- Film poster
- Directed by: Mario Andreacchio
- Screenplay by: Rob George
- Produced by: Ron Saunders Harley Manners
- Starring: Cassandra Delaney Peter Ford David Sandford Garry Who
- Cinematography: Andrew Lesnie
- Edited by: A.J. Prowse
- Music by: Ashley Irwin
- Production company: Southern Films International
- Distributed by: CEL Film Distribution
- Release date: 24 July 1986;
- Running time: 90 minutes
- Country: Australia
- Language: English
- Budget: A$1.26 million
- Box office: AU$13,902 (Australia)

= Fair Game (1986 film) =

Fair Game is a 1986 Australian action thriller film directed by Mario Andreacchio from a screenplay by Rob George. Quentin Tarantino enthuses about the movie in the 2008 documentary Not Quite Hollywood.

==Plot==
Jessica runs a wildlife sanctuary in the Outback and discovers that hunters have been illegally shooting kangaroos on her land, to sell the meat to pet food companies. As she drives into town, she is menaced by their vehicles, a transport van and a modified Ford F100. One of the hunters, Ringo, climbs onto her car, while her windscreen is broken. She notifies the police, who are indifferent and say they can do nothing without any hard evidence. She meets the leader of the hunters, Sunny, in the local store. He seems friendly and buys one of her paintings, but refuses to acknowledge that the hunters are doing anything wrong. As she leaves, Ringo attempts to take upskirt photos of her and she humiliates him.

Later, she finds a polaroid picture of her sleeping naked pinned to her fridge, and realises Ringo must have broken into her house to take it. She drives to see her friends the Taylors, where she finds Ringo and his friend Sparks using her painting for target practice. At Sunny's invitation, she borrows their rifle, and uses it to destroy Ringo's camera. In revenge, the hunters run her car off the road and pursue her on foot into the outback. She evades them, but loses her dog Kyla. When she returns to her house on foot, she finds that they have returned her broken-down car, with a dead kangaroo in the front seat. At night, they torment her horse, Frankie, and threaten her directly when she intervenes.

After hearing the hunters shooting all night, Jessica sneaks into their camp and welds their hunting rifles together, rendering them unusable. The hunters come to her house and indiscriminately blast it with their remaining weapons, destroying some outbuildings and killing many of the sanctuary animals. They then cut Jessica's clothes off, tie her to the front of the F100 and drive around the bush, to "even the score" as Sunny puts it.
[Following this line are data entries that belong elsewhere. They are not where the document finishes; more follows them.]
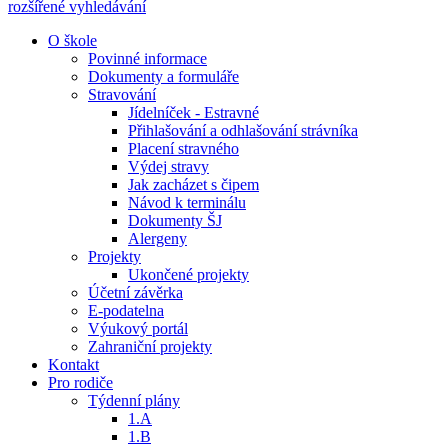
rozšířené vyhledávání
O škole
Povinné informace
Dokumenty a formuláře
Stravování
Jídelníček - Estravné
Přihlašování a odhlašování strávníka
Placení stravného
Výdej stravy
Jak zacházet s čipem
Návod k terminálu
Dokumenty ŠJ
Alergeny
Projekty
Ukončené projekty
Účetní závěrka
E-podatelna
Výukový portál
Zahraniční projekty
Kontakt
Pro rodiče
Týdenní plány
1.A
1.B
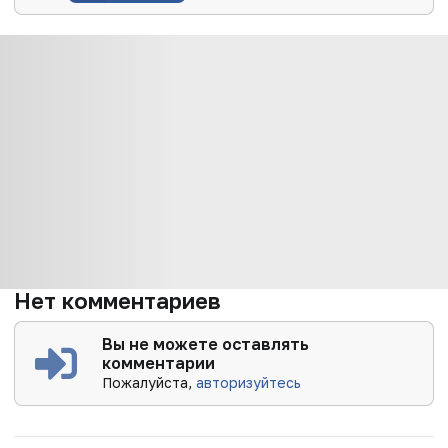
Нет комментариев
Вы не можете оставлять
комментарии
Пожалуйста,
авторизуйтесь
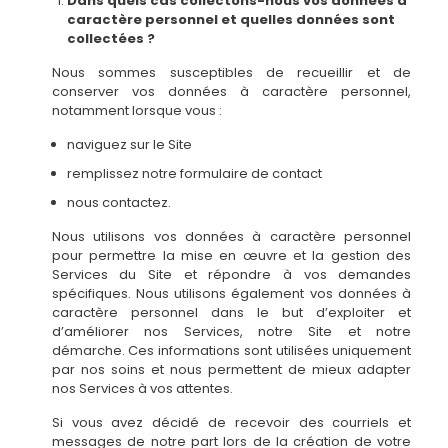
Dans quels cas collectons-nous vos données à
caractère personnel et quelles données sont
collectées ?
Nous sommes susceptibles de recueillir et de
conserver vos données à caractère personnel,
notamment lorsque vous :
naviguez sur le Site
remplissez notre formulaire de contact
nous contactez.
Nous utilisons vos données à caractère personnel
pour permettre la mise en œuvre et la gestion des
Services du Site et répondre à vos demandes
spécifiques. Nous utilisons également vos données à
caractère personnel dans le but d’exploiter et
d’améliorer nos Services, notre Site et notre
démarche. Ces informations sont utilisées uniquement
par nos soins et nous permettent de mieux adapter
nos Services à vos attentes.
Si vous avez décidé de recevoir des courriels et
messages de notre part lors de la création de votre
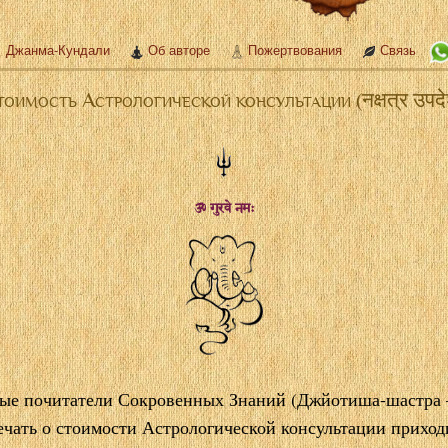
Джанма-Кундали
Об авторе
Пожертвования
Связь
оимость Астрологической консультации (नक्षत्र उपद
ॐ गुरवे नमः
ые почитатели Сокровенных Знаний (Джйотиша-шастра
ечать о стоимости Астрологической консультации приходи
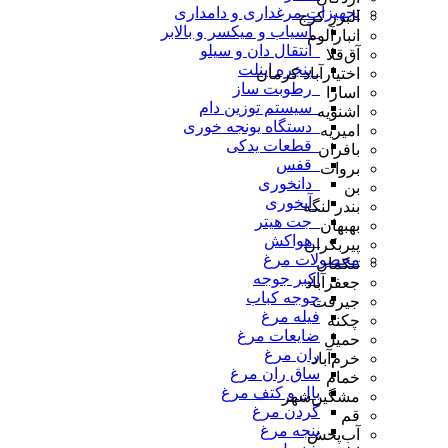
تجهیزات مرغداری و دامداری
البرز کرج
_آسیاب و میکسر و بالابر
انبارآلوم
_انتقال دان و سیلو
آق‌قلا
_پنجره اینلت
اختیارآباد کرمان
_رطوبت ساز
اسارا
_سیستم توزین دام
اشنویه
_دستگاه یونجه خوری
امیریه
_قطعات یدکی
بافران
_قفس
بروات
_دانخوری
بن
_آبخوری
بندر لنگه
_جت هیتر
بهبهان
_هواکش
پیربکران
محصولات مرغ
تنکمان
اکبر جوجه
جعفرآباد
جوجه کباب
جیرفت
فیله مرغ
چکنه
ضایعات مرغ
حمیل
ران مرغ
خرم‌آباد
ساق ران مرغ
خمام
بال و کتف مرغ
مشگین‌شهر
گردن مرغ
قم
پنجه مرغ
آب‌پخش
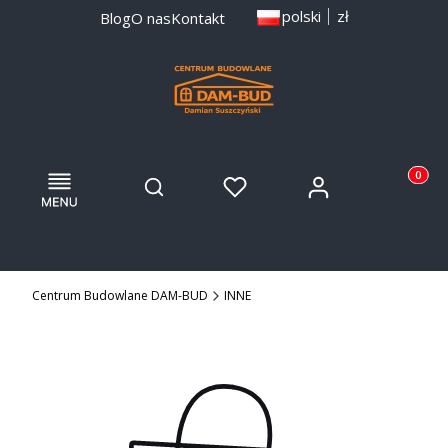
polski
zł
Blog
O nas
Kontakt
Menu
Otwórz wyszukiwarkę
Produkty
Zaloguj się
Szukaj
Ulubione
Koszyk
Centrum Budowlane DAM-BUD
INNE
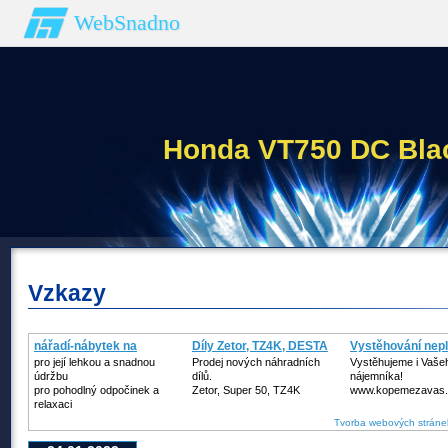
WebSnadno
Honda VT750 DC Bla
Vzkazy
nářadí-nábytek na
Díly Zetor, TZ4K, DESTA
Vystěhování nepl
zahradu
pro její lehkou a snadnou
Prodej nových náhradních
Vystěhujeme i Vaše
údržbu
dílů.
nájemníka!
pro pohodlný odpočinek a
Zetor, Super 50, TZ4K
www.kopemezavas.
relaxaci
Tvorba webových stráne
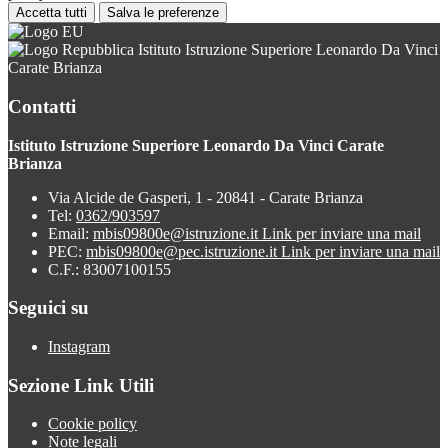
Accetta tutti
Salva le preferenze
Istituto Istruzione Superiore Leonardo Da Vinci
Carate Brianza
Contatti
Istituto Istruzione Superiore Leonardo Da Vinci Carate
Brianza
Via Alcide de Gasperi, 1 - 20841 - Carate Brianza
Tel:
0362/903597
Email:
mbis09800e@istruzione.it
Link per inviare una mail
PEC:
mbis09800e@pec.istruzione.it
Link per inviare una mail
C.F.: 83007100155
Seguici su
Instagram
Sezione Link Utili
Cookie policy
Note legali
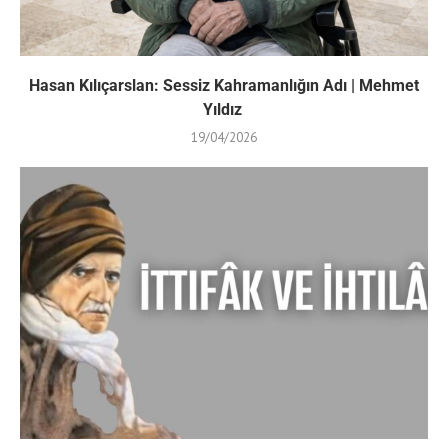
Hasan Kılıçarslan: Sessiz Kahramanlığın Adı | Mehmet
Yıldız
19/04/2026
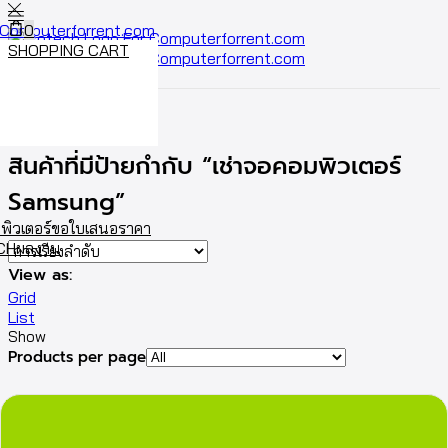
0
SHOPPING CART
Cart
0
หน้าหลัก
Shop
สินค้าที่มีป้ายกำกับ “เช่าจอคอมพิวเตอร์
Samsung”
พิวเตอร์
ขอใบเสนอราคา
ECH
ผลงาน
View as:
Grid
List
Show
Products per page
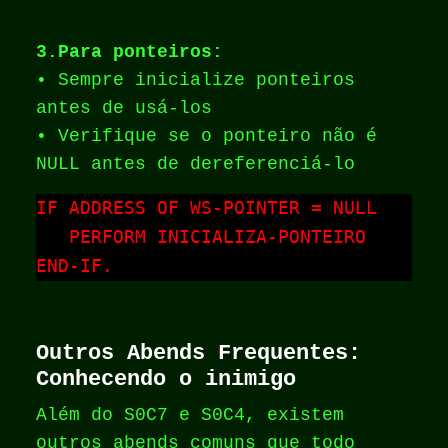
3.Para ponteiros:
• Sempre inicialize ponteiros
antes de usá-los
• Verifique se o ponteiro não é
NULL antes de dereferenciá-lo
IF ADDRESS OF WS-POINTER = NULL

   PERFORM INICIALIZA-PONTEIRO

END-IF.
Outros Abends Frequentes:
Conhecendo o inimigo
Além do S0C7 e S0C4, existem
outros abends comuns que todo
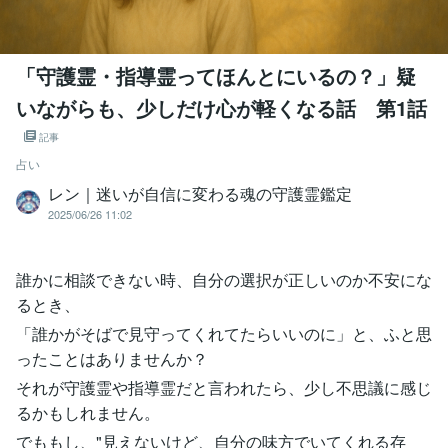
「守護霊・指導霊ってほんとにいるの？」疑
いながらも、少しだけ心が軽くなる話 第1話
記事
占い
レン｜迷いが自信に変わる魂の守護霊鑑定
2025/06/26 11:02
誰かに相談できない時、自分の選択が正しいのか不安にな
るとき、
「誰かがそばで見守ってくれてたらいいのに」と、ふと思
ったことはありませんか？
それが守護霊や指導霊だと言われたら、少し不思議に感じ
るかもしれません。
でももし、"見えないけど、自分の味方でいてくれる存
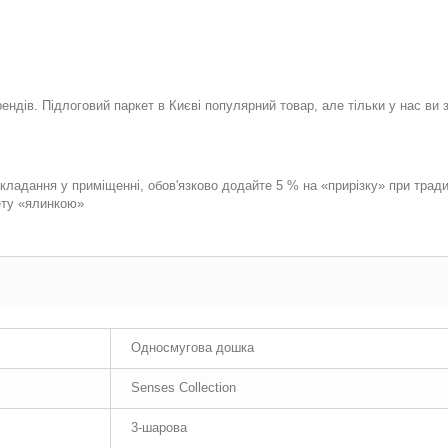
ндів. Підлоговий паркет в Києві популярний товар, але тільки у нас ви 
укладання у приміщенні, обов'язково додайте 5 % на «прирізку» при трад
ету «ялинкою»
Односмугова дошка
Senses Collection
3-шарова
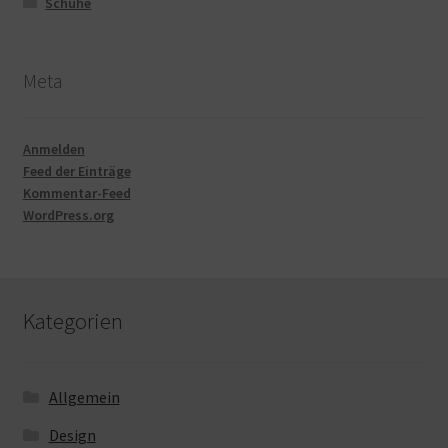
Schuhe
Meta
Anmelden
Feed der Einträge
Kommentar-Feed
WordPress.org
Kategorien
Allgemein
Design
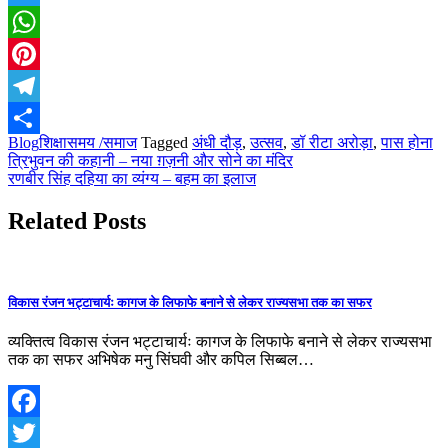
Twitter
WhatsApp
Pinterest
Telegram
Blog
शिक्षा
समय /समाज
Tagged
अंधी दौड़
,
उत्सव
,
डॉ रीटा अरोड़ा
,
पास होना
Share
Post
त्रिभुवन की कहानी – नया ग़ज़नी और सोने का मंदिर
रणबीर सिंह दहिया का व्यंग्य – बहम का इलाज
navigation
Related Posts
विकास रंजन भट्टाचार्यः कागज के लिफाफे बनाने से लेकर राज्यसभा तक का सफर
व्यक्तित्व विकास रंजन भट्टाचार्यः कागज के लिफाफे बनाने से लेकर राज्यसभा
तक का सफर अभिषेक मनु सिंघवी और कपिल सिब्बल…
Facebook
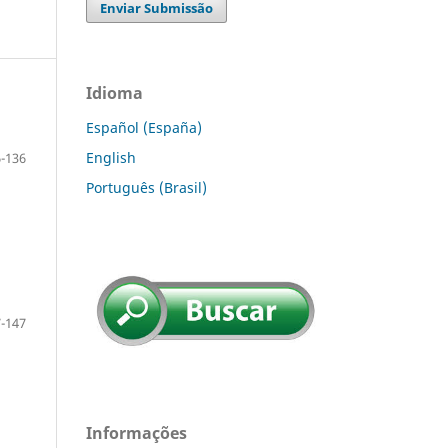
Enviar Submissão
Idioma
Español (España)
English
-136
Português (Brasil)
-147
Informações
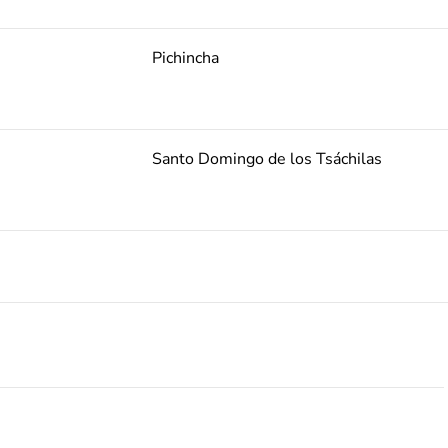
Pichincha
Santo Domingo de los Tsáchilas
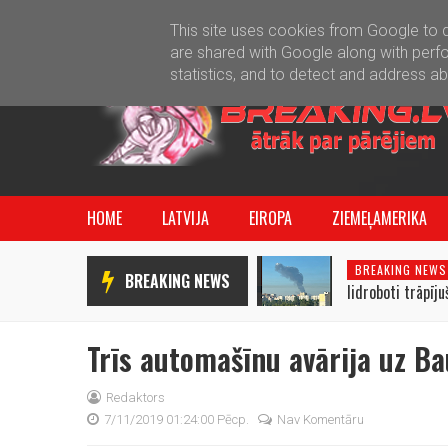
This site uses cookies from Google to de
are shared with Google along with perfo
statistics, and to detect and address a
HOME
LATVIJA
EIROPA
ZIEMEĻAMERIKA
BREAKING NEWS
BREAKING NEWS
lidroboti trāpīj
rūpnīcai
Trīs automašīnu avārija uz B
Redaktors
7/11/2019 01:24:00 Pēcp.
Nav Komentāru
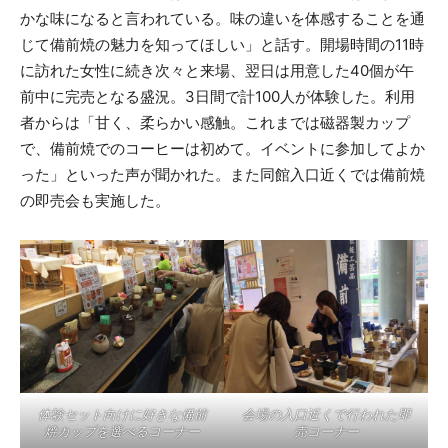
かな味になると言われている。味の違いを体感することを通
じて備前焼の魅力を知ってほしい」と話す。開場時間の11時
に訪れた女性に続き次々と来場、翌日は用意した40個が午
前中に完売となる盛況。3日間で計100人が体験した。利用
者からは「甘く、柔らかい感触。これまでは磁器製カップ
で、備前焼でのコーヒーは初めて。イベントに参加してよか
った」といった声が聞かれた。また同館入口近くでは備前焼
の即売会も実施した。
体験セット向けに好きな備前
会場の入口近くで行われた即
焼カップを選べるコーナー
売コーナー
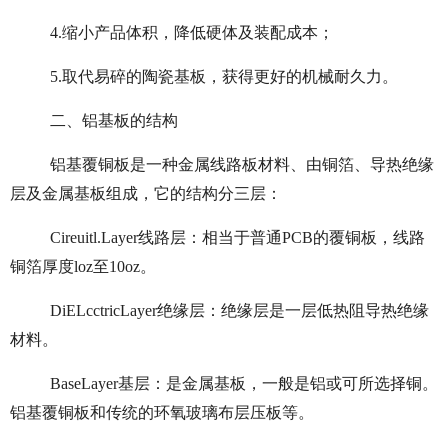
4.缩小产品体积，降低硬体及装配成本；
5.取代易碎的陶瓷基板，获得更好的机械耐久力。
二、铝基板的结构
铝基覆铜板是一种金属线路板材料、由铜箔、导热绝缘
层及金属基板组成，它的结构分三层：
Cireuitl.Layer线路层：相当于普通PCB的覆铜板，线路
铜箔厚度loz至10oz。
DiELcctricLayer绝缘层：绝缘层是一层低热阻导热绝缘
材料。
BaseLayer基层：是金属基板，一般是铝或可所选择铜。
铝基覆铜板和传统的环氧玻璃布层压板等。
Jessica steals the hunters' transport van and overturns it with Sparks inside, who survives. Riding Frankie, she then lures Ringo on his motorcycle into a canyon, with Ringo again narrowly escaping the destruction of his vehicle. She then lures the hunters into a cave and blocks them in with a rockslide. However, Ringo shoots Frankie as she is riding away. The hunters eventually escape. They destroy her house, but fall victim to traps she has placed around the property: Ringo is electrocuted, and Sparks impales himself on an anvil. Eventually, Sunny drives the F100 into a pit trap and Jessica burns him alive with a molotov cocktail. Surveying the destruction, she is reunited with Kyla, who arrives limping but alive.

==Cast==
- Cassandra Delaney as Jessica
- Peter Ford as Sunny
- David Sandford as Ringo
- Garry Who as Sparks
- Don Barker as Frank
- Carmel Young as Moira
- Tony Clay as Derek
- Adrian Shirley as Victor

==Production==
The movie was shot in South Australia with the assistance of the Australian Film Commission. Director Mario Andreacchio later said:
Fair Game came out of a situation where we were wanting to make a movie that was a B-grade video suspense thriller. I wanted to treat it like comic book violence – it was always like a comic book study of violence. What amazed me and the thing I found quite disappointing was that it started to become a cult film in some parts of the world and people were taking it seriously. And that, for me, became a real turning point. I thought, if people are taking this seriously, then I don't think I can make this sort of material.

==Box office==
Fair Game grossed $13,902 at the box office in Australia.